Stored entries:
◆ ◆ ◆ ◆

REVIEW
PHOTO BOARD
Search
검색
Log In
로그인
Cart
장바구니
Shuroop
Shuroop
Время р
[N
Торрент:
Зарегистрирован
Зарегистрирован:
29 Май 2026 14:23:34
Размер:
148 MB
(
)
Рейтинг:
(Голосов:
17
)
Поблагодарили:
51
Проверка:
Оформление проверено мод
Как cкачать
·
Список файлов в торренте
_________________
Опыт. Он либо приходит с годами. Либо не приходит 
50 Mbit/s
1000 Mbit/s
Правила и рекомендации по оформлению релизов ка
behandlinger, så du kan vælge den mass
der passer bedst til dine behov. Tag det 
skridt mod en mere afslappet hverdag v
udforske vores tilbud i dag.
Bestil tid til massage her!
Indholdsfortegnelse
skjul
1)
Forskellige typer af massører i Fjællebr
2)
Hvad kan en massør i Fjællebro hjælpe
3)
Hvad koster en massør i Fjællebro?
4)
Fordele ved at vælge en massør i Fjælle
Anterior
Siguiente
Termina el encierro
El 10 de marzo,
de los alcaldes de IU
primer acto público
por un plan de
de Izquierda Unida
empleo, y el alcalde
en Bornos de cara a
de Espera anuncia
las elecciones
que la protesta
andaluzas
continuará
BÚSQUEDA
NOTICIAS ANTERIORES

◆ ◆ ◆ ◆

Copy each of the lines above word for word, in the same order, without changing any character.

REVIEW
PHOTO BOARD
Search
검색
Log In
로그인
Cart
장바구니
Shuroop
Shuroop
Время р
[N
Торрент:
Зарегистрирован
Зарегистрирован:
29 Май 2026 14:23:34
Размер:
148 MB
(
)
Рейтинг:
(Голосов:
17
)
Поблагодарили:
51
Проверка:
Оформление проверено мод
Как cкачать
·
Список файлов в торренте
_________________
Опыт. Он либо приходит с годами. Либо не приходит 
50 Mbit/s
1000 Mbit/s
Правила и рекомендации по оформлению релизов ка
behandlinger, så du kan vælge den mass
der passer bedst til dine behov. Tag det 
skridt mod en mere afslappet hverdag v
udforske vores tilbud i dag.
Bestil tid til massage her!
Indholdsfortegnelse
skjul
1)
Forskellige typer af massører i Fjællebr
2)
Hvad kan en massør i Fjællebro hjælpe
3)
Hvad koster en massør i Fjællebro?
4)
Fordele ved at vælge en massør i Fjælle
Anterior
Siguiente
Termina el encierro
El 10 de marzo,
de los alcaldes de IU
primer acto público
por un plan de
de Izquierda Unida
empleo, y el alcalde
en Bornos de cara a
de Espera anuncia
las elecciones
que la protesta
andaluzas
continuará
BÚSQUEDA
NOTICIAS ANTERIORES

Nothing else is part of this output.